▸ JOB ITEM:
Pull out every line below that contains the string "exceed", and copy each one unchanged.
□ □ □ □ □
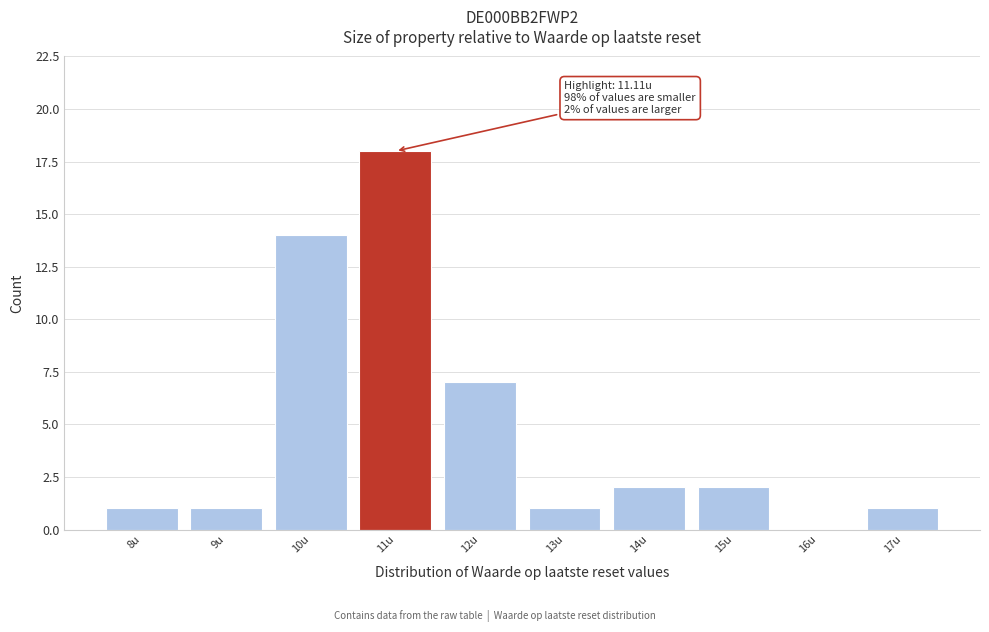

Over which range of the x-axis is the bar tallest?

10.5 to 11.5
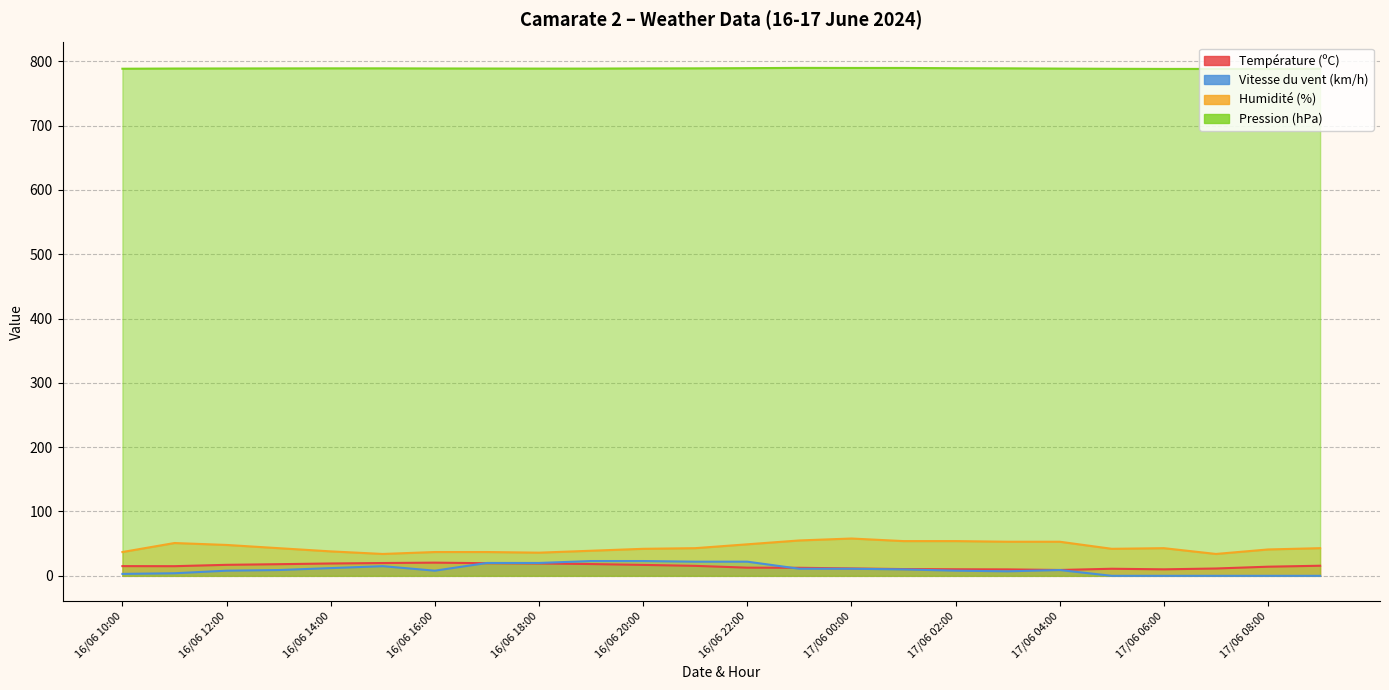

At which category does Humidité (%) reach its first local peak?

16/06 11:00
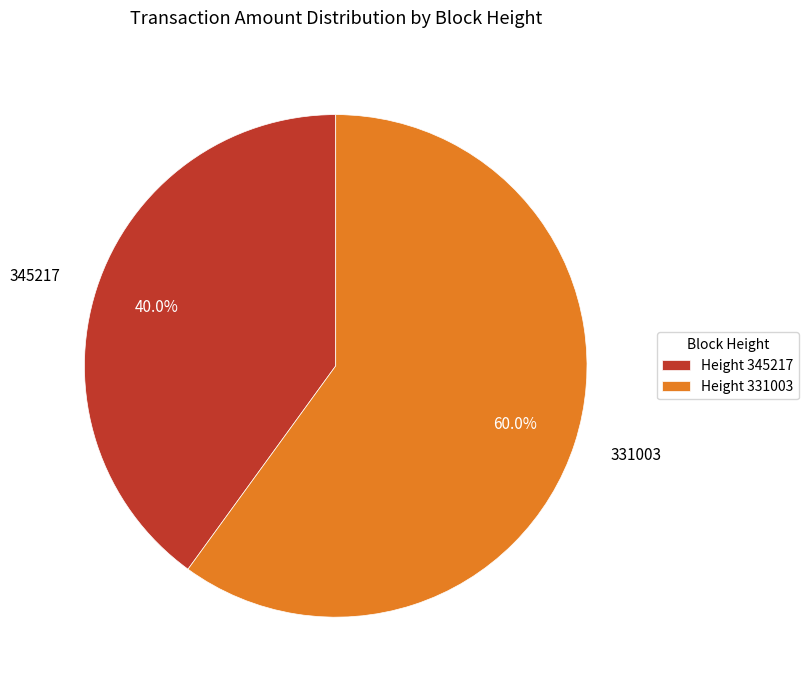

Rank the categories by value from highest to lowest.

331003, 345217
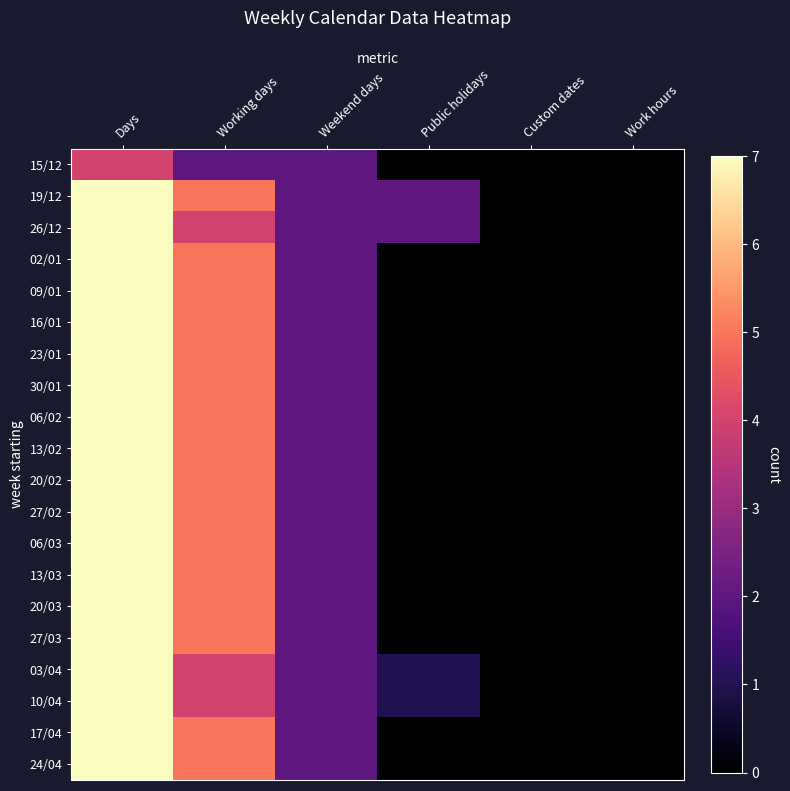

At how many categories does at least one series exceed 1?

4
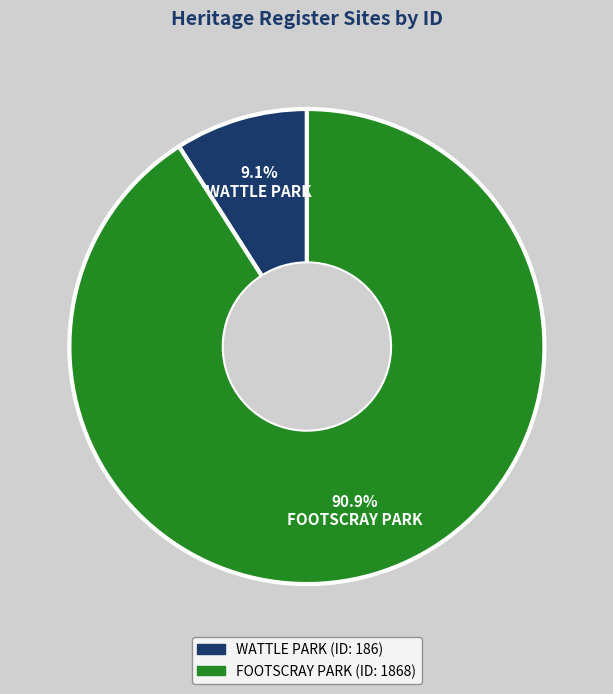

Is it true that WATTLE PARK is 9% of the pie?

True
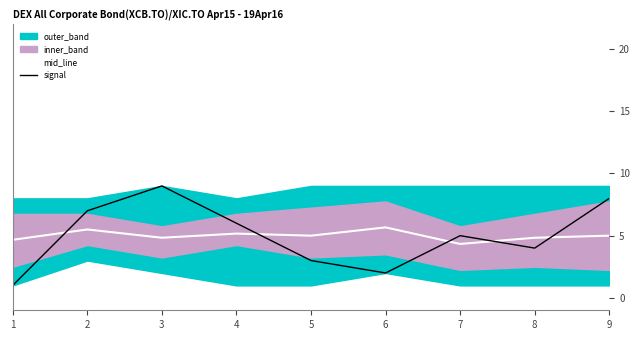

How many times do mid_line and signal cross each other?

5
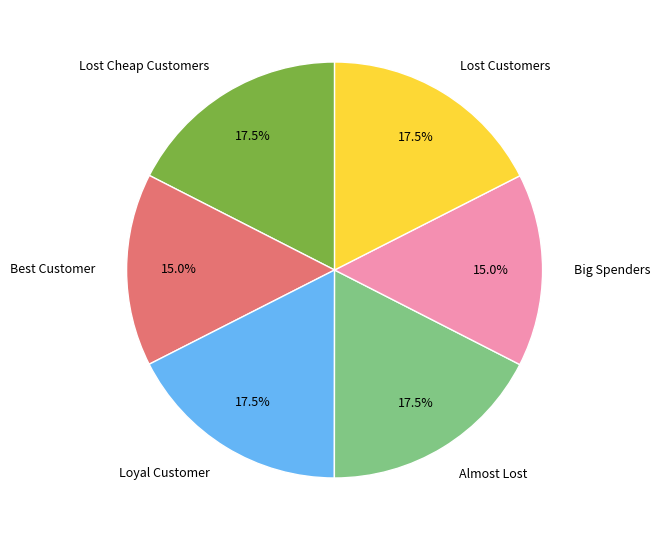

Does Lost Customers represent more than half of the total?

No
□ □ □ □ □
▸ RESPONSE BELOW:
At how many categories does at least one series exceed 1?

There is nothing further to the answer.